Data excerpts
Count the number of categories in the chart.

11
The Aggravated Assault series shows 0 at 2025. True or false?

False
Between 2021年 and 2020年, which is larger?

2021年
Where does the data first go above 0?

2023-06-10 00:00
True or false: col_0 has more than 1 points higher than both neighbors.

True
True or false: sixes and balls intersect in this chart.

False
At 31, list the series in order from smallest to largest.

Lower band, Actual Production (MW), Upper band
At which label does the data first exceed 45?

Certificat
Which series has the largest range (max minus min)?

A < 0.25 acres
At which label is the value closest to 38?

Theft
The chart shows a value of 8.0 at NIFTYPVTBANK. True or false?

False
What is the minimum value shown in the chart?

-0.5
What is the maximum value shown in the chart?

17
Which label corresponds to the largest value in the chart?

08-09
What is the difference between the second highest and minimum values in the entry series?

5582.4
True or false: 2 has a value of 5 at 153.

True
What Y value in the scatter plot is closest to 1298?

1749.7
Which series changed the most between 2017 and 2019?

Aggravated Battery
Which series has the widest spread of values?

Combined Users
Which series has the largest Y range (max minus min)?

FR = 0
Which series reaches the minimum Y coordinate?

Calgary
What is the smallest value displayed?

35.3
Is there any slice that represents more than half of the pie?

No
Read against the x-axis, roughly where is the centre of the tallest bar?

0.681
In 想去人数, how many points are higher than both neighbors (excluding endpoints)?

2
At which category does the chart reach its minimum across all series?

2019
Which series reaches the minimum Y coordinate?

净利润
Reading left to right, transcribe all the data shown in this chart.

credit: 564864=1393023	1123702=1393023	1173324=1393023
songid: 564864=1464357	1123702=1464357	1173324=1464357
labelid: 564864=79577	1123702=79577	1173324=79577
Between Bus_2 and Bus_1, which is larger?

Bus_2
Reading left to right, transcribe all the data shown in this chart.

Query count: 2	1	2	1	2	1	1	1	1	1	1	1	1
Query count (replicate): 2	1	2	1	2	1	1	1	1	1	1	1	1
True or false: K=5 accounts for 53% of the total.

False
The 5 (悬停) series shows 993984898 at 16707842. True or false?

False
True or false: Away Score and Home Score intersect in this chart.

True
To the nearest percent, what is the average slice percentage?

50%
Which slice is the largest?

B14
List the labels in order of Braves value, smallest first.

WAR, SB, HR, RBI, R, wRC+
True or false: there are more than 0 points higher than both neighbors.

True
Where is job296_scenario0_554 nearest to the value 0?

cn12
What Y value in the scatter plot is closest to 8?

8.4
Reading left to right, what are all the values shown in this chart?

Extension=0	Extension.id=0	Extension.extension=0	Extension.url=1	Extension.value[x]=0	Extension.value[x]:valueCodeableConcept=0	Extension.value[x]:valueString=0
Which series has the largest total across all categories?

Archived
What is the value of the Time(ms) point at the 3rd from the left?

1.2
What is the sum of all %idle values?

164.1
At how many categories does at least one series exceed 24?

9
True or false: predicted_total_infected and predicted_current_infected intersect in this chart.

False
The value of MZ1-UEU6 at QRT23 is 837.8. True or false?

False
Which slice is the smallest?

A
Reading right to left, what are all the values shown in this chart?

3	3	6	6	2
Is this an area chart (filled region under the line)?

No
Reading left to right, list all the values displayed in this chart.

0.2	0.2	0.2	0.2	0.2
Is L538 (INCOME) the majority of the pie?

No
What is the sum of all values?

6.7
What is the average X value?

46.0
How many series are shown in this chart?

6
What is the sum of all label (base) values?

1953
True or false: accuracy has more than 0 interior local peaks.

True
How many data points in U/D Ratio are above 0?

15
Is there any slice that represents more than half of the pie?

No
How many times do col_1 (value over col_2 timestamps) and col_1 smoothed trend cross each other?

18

# [ABOUT THIS EXERCISE]
Transcribe every row above word for word, keeping each line as it appears.

# [EXERCISE ANSWER]
Count the number of categories in the chart.

11
The Aggravated Assault series shows 0 at 2025. True or false?

False
Between 2021年 and 2020年, which is larger?

2021年
Where does the data first go above 0?

2023-06-10 00:00
True or false: col_0 has more than 1 points higher than both neighbors.

True
True or false: sixes and balls intersect in this chart.

False
At 31, list the series in order from smallest to largest.

Lower band, Actual Production (MW), Upper band
At which label does the data first exceed 45?

Certificat
Which series has the largest range (max minus min)?

A < 0.25 acres
At which label is the value closest to 38?

Theft
The chart shows a value of 8.0 at NIFTYPVTBANK. True or false?

False
What is the minimum value shown in the chart?

-0.5
What is the maximum value shown in the chart?

17
Which label corresponds to the largest value in the chart?

08-09
What is the difference between the second highest and minimum values in the entry series?

5582.4
True or false: 2 has a value of 5 at 153.

True
What Y value in the scatter plot is closest to 1298?

1749.7
Which series changed the most between 2017 and 2019?

Aggravated Battery
Which series has the widest spread of values?

Combined Users
Which series has the largest Y range (max minus min)?

FR = 0
Which series reaches the minimum Y coordinate?

Calgary
What is the smallest value displayed?

35.3
Is there any slice that represents more than half of the pie?

No
Read against the x-axis, roughly where is the centre of the tallest bar?

0.681
In 想去人数, how many points are higher than both neighbors (excluding endpoints)?

2
At which category does the chart reach its minimum across all series?

2019
Which series reaches the minimum Y coordinate?

净利润
Reading left to right, transcribe all the data shown in this chart.

credit: 564864=1393023	1123702=1393023	1173324=1393023
songid: 564864=1464357	1123702=1464357	1173324=1464357
labelid: 564864=79577	1123702=79577	1173324=79577
Between Bus_2 and Bus_1, which is larger?

Bus_2
Reading left to right, transcribe all the data shown in this chart.

Query count: 2	1	2	1	2	1	1	1	1	1	1	1	1
Query count (replicate): 2	1	2	1	2	1	1	1	1	1	1	1	1
True or false: K=5 accounts for 53% of the total.

False
The 5 (悬停) series shows 993984898 at 16707842. True or false?

False
True or false: Away Score and Home Score intersect in this chart.

True
To the nearest percent, what is the average slice percentage?

50%
Which slice is the largest?

B14
List the labels in order of Braves value, smallest first.

WAR, SB, HR, RBI, R, wRC+
True or false: there are more than 0 points higher than both neighbors.

True
Where is job296_scenario0_554 nearest to the value 0?

cn12
What Y value in the scatter plot is closest to 8?

8.4
Reading left to right, what are all the values shown in this chart?

Extension=0	Extension.id=0	Extension.extension=0	Extension.url=1	Extension.value[x]=0	Extension.value[x]:valueCodeableConcept=0	Extension.value[x]:valueString=0
Which series has the largest total across all categories?

Archived
What is the value of the Time(ms) point at the 3rd from the left?

1.2
What is the sum of all %idle values?

164.1
At how many categories does at least one series exceed 24?

9
True or false: predicted_total_infected and predicted_current_infected intersect in this chart.

False
The value of MZ1-UEU6 at QRT23 is 837.8. True or false?

False
Which slice is the smallest?

A
Reading right to left, what are all the values shown in this chart?

3	3	6	6	2
Is this an area chart (filled region under the line)?

No
Reading left to right, list all the values displayed in this chart.

0.2	0.2	0.2	0.2	0.2
Is L538 (INCOME) the majority of the pie?

No
What is the sum of all values?

6.7
What is the average X value?

46.0
How many series are shown in this chart?

6
What is the sum of all label (base) values?

1953
True or false: accuracy has more than 0 interior local peaks.

True
How many data points in U/D Ratio are above 0?

15
Is there any slice that represents more than half of the pie?

No
How many times do col_1 (value over col_2 timestamps) and col_1 smoothed trend cross each other?

18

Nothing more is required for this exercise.